> _WHAT YOU SHOULD DO_
Your answer must consist of every line from the data below that includes the word "tail".

Collected data:
━━━━━━━━

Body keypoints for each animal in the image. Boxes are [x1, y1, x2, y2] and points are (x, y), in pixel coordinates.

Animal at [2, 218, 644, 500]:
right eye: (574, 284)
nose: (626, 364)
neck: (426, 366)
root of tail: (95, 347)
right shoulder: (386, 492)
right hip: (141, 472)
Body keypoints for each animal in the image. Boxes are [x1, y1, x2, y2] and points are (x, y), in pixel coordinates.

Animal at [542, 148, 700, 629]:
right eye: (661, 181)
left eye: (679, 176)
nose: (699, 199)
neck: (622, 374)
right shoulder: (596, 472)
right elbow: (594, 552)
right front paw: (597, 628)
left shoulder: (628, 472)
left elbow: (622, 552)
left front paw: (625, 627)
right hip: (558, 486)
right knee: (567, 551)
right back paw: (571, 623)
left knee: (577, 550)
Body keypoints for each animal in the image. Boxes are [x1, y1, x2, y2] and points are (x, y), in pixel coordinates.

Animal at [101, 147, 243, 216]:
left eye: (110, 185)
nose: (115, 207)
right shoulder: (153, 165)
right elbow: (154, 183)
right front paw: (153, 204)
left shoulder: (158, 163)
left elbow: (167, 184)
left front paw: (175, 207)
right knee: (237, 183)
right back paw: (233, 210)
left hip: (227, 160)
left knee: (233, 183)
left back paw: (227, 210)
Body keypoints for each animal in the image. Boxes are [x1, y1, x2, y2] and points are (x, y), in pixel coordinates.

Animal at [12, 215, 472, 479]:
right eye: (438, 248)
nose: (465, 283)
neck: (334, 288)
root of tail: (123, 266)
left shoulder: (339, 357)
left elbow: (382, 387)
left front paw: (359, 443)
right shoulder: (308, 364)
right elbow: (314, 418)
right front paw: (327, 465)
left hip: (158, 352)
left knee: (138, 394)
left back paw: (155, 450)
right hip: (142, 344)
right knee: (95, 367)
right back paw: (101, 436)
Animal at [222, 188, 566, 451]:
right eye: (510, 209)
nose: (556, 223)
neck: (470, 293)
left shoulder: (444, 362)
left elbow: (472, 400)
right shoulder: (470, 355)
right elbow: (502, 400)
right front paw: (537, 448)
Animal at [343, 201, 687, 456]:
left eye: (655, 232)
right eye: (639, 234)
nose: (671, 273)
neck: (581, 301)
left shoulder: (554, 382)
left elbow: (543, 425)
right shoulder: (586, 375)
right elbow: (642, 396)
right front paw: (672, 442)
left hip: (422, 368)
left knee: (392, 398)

━━━━━━━━

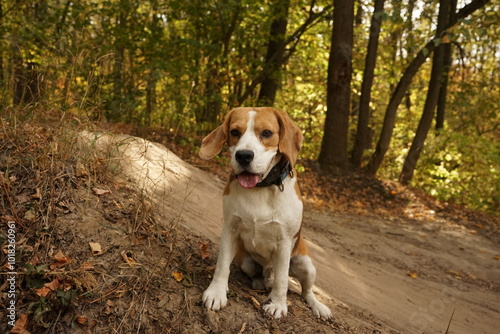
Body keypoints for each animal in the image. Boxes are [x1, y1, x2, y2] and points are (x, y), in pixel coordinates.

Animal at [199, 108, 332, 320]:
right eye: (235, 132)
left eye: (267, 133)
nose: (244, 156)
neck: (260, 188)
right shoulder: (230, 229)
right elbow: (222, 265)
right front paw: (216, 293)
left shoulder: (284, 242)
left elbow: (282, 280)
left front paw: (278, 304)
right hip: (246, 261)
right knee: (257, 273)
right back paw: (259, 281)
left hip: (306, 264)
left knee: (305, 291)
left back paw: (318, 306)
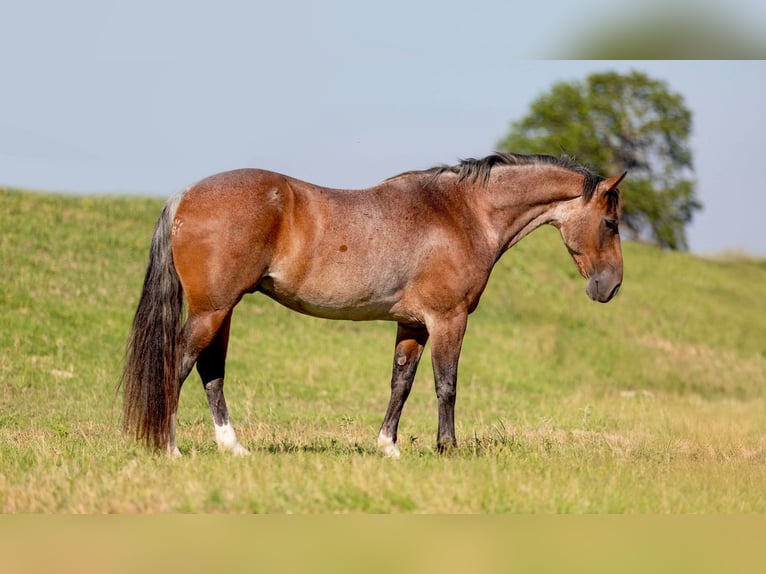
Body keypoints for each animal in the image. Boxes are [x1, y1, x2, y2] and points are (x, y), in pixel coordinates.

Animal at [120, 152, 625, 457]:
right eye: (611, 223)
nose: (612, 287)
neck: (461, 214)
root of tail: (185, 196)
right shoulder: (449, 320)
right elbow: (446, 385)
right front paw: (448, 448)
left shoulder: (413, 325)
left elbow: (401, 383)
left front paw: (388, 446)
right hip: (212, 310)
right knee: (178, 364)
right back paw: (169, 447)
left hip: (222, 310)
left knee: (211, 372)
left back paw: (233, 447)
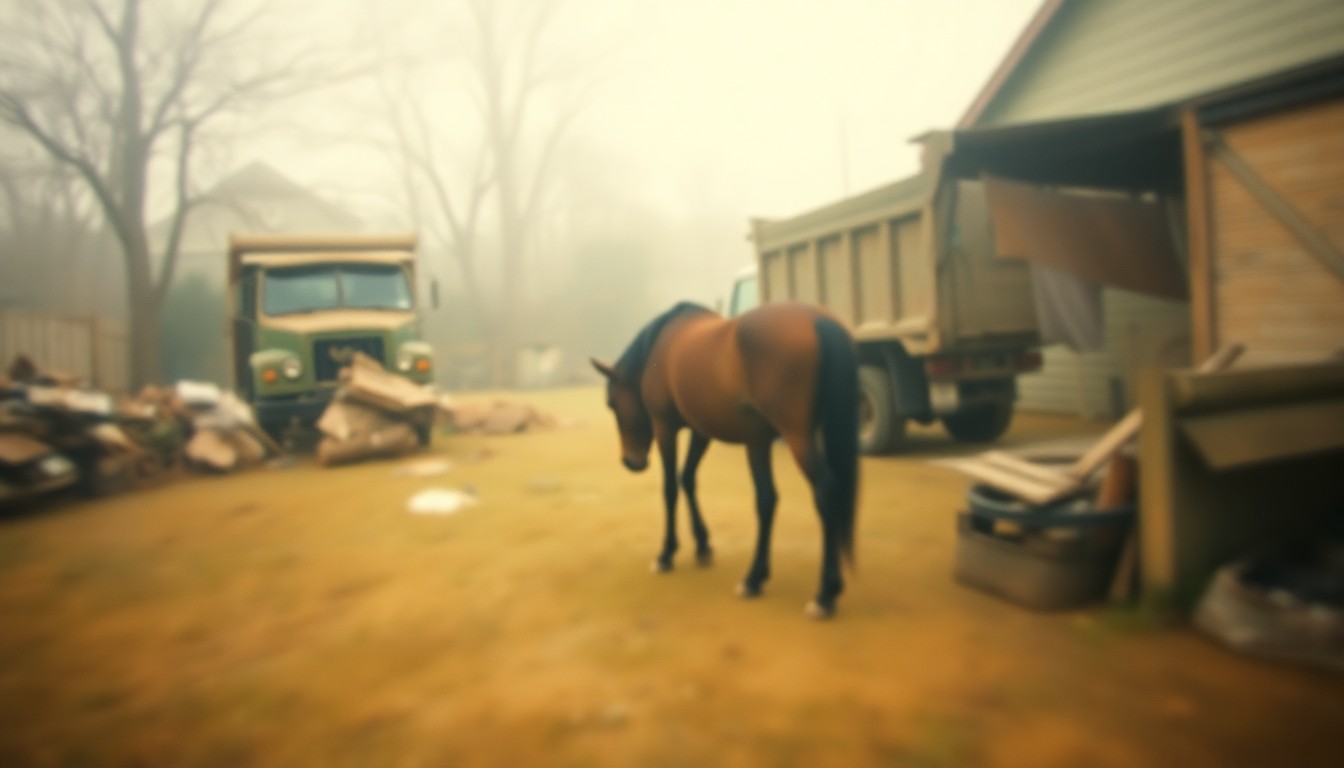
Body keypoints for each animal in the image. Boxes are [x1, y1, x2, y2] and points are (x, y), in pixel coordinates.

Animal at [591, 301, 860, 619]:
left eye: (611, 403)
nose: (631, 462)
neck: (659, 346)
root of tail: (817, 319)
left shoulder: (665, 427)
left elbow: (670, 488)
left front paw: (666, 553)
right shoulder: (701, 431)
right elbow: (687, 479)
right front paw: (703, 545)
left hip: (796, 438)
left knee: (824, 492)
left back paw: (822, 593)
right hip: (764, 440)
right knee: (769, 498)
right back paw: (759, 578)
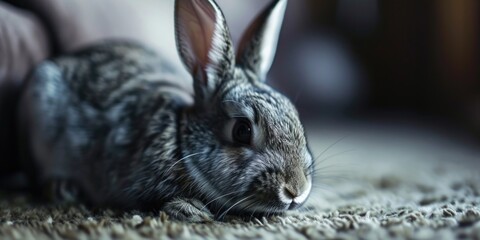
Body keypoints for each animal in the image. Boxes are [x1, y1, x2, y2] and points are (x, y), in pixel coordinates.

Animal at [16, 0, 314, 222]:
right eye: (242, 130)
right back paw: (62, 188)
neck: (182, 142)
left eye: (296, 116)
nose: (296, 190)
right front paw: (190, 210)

━━━━━━━━

> _SOLVED EXERCISE_
root of tail: (95, 347)
root of tail: (123, 266)
root of tail: (185, 196)
root of tail: (817, 319)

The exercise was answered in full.